その言葉に心はあるか

病院のベッド

32年間の消防生活の中で、「自損行為」の救急出動も数え切れないほどたくさんありました。

未遂であったり、既遂であったり、その内容は様々でした。

すでに命を絶たれて長時間経過している場合などは、病院に搬送しないで、警察機関に引き継ぎます。刑事課の担当官が到着するまでの間に、悲嘆にくれる家族の方が事情を語られることもありました。

「やっと元気になりかけていたのに、親戚の者のひと言で」ということを聞いたこともありました。
そんな話を聞く度に、言葉の重さをあらためて思い知らされます。

「心」をテーマの講演活動をさせていただいているので、参加された方の悩みを聞く機会もあります。

子供さんの病気で悩むお母さんに、「神様は越えられない壁は与えないのよ」と簡単に言ってしまう友人。「死んでしまえ」とまでののしられた家族に尽くしてきた方がそのことをこぼすと、「他人は変えられないから、あなたが変わらないといけないのよ」と言ってしまう友人。

その話を聞いた時、流行語のように使われているそれらの言葉が、その人をどん底に突き落としていることに気づかない鈍感さこそが問題だと私は思いました。

悪意がなかったという免罪符と、よかれと思ったという大義名分を盾にしても、それらの発言は、人の心を深く傷つけたという罪を免れないのではないかと思いました。
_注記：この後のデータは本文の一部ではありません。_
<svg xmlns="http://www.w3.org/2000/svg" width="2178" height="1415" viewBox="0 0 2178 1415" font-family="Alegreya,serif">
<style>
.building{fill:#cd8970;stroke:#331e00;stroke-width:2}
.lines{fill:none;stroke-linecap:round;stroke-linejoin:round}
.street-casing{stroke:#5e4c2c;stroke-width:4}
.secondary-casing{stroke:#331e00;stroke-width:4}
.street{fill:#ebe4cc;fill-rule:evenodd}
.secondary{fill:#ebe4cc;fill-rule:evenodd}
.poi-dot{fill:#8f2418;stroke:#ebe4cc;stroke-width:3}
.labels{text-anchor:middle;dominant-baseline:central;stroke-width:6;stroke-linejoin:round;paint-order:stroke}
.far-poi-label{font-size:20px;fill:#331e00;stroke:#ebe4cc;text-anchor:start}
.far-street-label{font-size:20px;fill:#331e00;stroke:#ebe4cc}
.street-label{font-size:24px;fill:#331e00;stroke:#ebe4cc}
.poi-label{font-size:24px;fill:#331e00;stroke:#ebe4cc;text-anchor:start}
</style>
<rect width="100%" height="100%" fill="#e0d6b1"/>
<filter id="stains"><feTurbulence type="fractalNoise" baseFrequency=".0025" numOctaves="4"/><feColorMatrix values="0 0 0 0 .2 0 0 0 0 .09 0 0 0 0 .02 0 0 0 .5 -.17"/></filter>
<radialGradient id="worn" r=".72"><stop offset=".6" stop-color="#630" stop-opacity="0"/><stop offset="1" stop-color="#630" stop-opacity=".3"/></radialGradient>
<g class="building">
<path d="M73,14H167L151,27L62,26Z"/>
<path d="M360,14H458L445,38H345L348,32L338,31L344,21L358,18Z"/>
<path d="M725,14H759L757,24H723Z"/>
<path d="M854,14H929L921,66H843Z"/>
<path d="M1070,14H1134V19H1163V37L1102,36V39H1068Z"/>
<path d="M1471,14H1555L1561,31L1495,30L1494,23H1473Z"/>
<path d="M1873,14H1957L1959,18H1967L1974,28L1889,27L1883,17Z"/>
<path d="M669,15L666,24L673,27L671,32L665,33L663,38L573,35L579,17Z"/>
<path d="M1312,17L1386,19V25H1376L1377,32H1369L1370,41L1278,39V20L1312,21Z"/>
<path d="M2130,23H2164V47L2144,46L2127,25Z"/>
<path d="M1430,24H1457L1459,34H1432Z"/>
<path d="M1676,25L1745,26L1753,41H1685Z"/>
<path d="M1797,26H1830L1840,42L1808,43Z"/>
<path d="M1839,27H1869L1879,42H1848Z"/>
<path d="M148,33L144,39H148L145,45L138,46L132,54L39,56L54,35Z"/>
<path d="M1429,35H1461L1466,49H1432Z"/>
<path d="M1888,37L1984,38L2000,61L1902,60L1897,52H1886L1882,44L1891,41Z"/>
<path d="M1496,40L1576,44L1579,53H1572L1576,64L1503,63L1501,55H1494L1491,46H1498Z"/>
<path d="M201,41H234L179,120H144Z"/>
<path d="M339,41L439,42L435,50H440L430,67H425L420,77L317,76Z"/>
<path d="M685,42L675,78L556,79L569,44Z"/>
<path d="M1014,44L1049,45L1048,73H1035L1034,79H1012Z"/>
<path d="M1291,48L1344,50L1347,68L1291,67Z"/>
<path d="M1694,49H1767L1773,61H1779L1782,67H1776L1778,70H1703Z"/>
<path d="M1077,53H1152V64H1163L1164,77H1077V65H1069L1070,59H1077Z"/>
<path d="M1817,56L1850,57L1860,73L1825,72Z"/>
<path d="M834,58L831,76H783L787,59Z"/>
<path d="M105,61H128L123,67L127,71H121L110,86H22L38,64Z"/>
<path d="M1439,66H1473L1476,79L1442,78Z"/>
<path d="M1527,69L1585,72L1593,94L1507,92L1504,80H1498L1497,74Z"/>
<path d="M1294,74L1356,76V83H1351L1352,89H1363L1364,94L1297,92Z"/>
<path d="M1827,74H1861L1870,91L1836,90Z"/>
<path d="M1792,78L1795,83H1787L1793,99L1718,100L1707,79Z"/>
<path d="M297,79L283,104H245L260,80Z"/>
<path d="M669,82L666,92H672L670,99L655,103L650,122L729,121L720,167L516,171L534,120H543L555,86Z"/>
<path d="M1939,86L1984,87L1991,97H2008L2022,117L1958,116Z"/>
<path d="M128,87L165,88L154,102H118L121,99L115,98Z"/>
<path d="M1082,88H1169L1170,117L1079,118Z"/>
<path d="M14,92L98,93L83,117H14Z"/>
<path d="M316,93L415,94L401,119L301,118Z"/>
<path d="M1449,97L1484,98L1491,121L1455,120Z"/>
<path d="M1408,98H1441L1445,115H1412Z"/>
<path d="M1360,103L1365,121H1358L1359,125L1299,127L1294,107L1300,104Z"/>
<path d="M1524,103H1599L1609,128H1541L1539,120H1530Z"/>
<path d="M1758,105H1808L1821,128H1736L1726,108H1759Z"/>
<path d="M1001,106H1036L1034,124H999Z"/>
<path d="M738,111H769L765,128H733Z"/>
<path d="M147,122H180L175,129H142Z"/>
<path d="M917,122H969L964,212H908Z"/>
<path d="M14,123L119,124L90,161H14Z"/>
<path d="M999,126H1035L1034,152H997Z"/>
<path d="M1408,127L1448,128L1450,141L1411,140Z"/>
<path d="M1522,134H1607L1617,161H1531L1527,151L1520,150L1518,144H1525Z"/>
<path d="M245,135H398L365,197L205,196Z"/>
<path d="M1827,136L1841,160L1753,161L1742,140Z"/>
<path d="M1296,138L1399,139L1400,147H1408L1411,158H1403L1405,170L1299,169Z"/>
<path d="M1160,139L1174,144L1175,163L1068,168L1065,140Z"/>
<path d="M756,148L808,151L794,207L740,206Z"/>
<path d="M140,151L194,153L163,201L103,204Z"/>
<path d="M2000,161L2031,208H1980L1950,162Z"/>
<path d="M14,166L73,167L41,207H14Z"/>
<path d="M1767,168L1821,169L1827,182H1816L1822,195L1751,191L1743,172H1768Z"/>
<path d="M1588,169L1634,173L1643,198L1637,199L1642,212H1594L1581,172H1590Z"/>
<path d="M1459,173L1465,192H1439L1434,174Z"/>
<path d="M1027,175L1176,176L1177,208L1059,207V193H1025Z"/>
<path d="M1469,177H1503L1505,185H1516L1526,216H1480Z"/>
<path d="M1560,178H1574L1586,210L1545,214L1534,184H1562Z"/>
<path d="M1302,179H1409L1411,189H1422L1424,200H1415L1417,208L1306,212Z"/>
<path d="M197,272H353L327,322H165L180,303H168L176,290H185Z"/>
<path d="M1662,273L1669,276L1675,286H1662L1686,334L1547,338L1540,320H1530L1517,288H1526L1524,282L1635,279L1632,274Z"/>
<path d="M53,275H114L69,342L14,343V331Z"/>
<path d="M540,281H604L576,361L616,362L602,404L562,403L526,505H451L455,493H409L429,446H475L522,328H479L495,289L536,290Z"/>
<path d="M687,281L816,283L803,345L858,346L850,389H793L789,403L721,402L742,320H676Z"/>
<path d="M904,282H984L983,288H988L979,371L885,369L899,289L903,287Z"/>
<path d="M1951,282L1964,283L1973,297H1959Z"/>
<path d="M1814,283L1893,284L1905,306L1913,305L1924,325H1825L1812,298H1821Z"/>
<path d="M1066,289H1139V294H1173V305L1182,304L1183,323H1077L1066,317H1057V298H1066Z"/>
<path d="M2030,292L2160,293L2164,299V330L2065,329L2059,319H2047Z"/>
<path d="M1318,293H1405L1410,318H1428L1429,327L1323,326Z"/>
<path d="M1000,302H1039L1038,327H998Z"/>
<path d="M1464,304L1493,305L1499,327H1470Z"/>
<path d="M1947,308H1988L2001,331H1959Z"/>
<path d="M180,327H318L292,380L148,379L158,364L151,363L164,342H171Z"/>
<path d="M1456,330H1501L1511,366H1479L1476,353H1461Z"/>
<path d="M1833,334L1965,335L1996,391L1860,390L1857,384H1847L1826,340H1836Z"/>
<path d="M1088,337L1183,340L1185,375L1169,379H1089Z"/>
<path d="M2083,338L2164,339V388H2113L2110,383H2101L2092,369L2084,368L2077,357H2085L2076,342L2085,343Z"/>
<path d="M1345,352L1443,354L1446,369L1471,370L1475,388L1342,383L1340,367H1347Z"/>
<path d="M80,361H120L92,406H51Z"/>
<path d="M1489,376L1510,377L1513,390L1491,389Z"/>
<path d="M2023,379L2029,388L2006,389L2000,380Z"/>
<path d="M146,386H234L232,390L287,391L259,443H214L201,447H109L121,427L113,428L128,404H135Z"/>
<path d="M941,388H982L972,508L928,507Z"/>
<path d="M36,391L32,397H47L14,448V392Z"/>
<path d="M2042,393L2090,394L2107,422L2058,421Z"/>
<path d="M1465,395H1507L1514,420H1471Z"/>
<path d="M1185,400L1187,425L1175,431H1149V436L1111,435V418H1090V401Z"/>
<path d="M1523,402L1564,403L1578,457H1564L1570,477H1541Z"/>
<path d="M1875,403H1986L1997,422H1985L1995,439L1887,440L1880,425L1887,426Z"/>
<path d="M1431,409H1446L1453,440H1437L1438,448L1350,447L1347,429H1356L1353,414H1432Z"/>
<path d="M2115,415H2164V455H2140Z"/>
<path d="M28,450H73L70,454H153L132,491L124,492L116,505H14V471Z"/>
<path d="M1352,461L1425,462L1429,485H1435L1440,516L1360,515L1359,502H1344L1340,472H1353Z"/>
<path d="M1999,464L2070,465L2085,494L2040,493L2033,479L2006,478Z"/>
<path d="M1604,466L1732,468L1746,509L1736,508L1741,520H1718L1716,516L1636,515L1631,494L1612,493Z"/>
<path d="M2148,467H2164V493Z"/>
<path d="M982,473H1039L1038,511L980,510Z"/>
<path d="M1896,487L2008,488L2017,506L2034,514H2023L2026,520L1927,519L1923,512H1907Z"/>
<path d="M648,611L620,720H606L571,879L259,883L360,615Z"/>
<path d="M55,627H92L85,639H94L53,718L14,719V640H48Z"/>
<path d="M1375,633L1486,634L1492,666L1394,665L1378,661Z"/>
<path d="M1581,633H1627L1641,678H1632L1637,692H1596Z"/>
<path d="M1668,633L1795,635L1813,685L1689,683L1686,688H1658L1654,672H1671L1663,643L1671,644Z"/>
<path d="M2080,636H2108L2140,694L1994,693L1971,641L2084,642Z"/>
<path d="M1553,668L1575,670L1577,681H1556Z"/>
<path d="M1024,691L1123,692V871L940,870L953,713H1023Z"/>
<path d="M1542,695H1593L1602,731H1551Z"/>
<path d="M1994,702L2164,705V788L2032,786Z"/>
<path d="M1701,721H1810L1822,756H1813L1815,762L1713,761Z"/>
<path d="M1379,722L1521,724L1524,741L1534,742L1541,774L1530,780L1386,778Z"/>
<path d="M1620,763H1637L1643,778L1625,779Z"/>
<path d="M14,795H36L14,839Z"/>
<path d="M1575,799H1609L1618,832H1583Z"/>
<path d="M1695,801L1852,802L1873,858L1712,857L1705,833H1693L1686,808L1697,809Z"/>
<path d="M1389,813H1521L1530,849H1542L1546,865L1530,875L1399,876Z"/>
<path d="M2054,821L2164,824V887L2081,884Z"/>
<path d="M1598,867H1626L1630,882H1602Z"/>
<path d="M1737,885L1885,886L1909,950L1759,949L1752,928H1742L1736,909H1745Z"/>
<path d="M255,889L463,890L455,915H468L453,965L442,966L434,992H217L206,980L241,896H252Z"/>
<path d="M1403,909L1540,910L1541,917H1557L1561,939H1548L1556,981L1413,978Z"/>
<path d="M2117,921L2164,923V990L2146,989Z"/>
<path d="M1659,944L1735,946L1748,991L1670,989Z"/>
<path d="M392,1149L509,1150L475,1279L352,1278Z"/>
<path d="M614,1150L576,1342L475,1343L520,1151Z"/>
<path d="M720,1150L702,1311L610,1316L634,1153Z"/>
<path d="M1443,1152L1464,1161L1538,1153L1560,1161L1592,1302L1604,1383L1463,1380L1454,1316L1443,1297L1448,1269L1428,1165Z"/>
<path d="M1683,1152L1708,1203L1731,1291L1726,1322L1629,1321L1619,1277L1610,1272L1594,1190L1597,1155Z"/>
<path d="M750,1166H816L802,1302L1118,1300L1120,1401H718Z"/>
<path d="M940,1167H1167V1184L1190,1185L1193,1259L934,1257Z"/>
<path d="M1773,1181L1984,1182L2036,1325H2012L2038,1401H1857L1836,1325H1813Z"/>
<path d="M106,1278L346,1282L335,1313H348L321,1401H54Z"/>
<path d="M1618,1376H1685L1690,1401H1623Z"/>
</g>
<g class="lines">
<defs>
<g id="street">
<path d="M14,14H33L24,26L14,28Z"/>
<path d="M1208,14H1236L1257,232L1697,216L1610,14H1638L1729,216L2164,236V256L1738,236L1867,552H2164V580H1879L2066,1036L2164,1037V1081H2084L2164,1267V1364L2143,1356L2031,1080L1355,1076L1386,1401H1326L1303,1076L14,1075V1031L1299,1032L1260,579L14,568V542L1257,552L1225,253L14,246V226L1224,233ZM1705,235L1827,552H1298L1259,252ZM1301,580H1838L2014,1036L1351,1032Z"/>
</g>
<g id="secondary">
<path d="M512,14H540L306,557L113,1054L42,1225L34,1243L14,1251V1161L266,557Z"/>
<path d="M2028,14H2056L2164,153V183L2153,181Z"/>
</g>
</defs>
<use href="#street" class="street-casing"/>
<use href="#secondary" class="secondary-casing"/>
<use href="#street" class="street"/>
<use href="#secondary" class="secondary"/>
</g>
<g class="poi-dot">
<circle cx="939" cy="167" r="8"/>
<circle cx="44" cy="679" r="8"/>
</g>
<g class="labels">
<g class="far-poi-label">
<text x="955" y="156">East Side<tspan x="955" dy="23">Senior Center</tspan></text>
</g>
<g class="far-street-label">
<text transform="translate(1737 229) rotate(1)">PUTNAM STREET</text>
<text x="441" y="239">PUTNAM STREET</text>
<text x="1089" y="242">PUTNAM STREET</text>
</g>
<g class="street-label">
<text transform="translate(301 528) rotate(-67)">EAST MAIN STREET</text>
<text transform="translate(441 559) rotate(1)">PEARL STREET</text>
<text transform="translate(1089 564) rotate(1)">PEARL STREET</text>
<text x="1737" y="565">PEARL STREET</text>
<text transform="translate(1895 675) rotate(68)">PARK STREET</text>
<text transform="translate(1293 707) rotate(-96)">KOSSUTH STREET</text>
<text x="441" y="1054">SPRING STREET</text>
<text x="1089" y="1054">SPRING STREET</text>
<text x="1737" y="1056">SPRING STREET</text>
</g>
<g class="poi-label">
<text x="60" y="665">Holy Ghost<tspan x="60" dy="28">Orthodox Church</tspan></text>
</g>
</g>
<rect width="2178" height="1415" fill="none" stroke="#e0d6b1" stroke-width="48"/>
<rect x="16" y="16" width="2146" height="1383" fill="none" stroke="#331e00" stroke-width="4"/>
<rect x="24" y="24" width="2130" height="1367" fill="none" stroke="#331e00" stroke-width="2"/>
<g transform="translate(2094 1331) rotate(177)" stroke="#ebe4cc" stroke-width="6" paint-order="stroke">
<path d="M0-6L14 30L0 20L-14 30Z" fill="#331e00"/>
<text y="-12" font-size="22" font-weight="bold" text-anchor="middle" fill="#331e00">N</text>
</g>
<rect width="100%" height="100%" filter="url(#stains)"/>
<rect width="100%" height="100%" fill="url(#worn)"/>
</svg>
頼りだと思ってすがった人に言われたひと言で命を絶つ人もいて、そういう人を搬送したこともありました。

受け取り方は千差万別です。だからこそ、そんな話を聞くたびに、「ちゃんと相手のことを心から思って言ってあげたのだろうか」「自分の口にした言葉がかえって傷つけはしないだろうか」と、想像力を働かせ、自問することを忘れてはいけないと思いました。

悩み苦しむ人に対しての「分る、分る」と言う安易な同意が、病人への「頑張れ」と同様に心を傷つけることもあります。
差別語や攻撃的な言葉ではなく、私たちが日頃使う普通の言葉でも、相手の状況によっては刃に変わるという事実を、私自身も肝に銘じなければと思っています。

言うほど容易なことではないかもしれませんが、仕事の忙しさや心配事があっても、想像力を鈍らせることなく、人を思いやれる人間を目指したいと思います。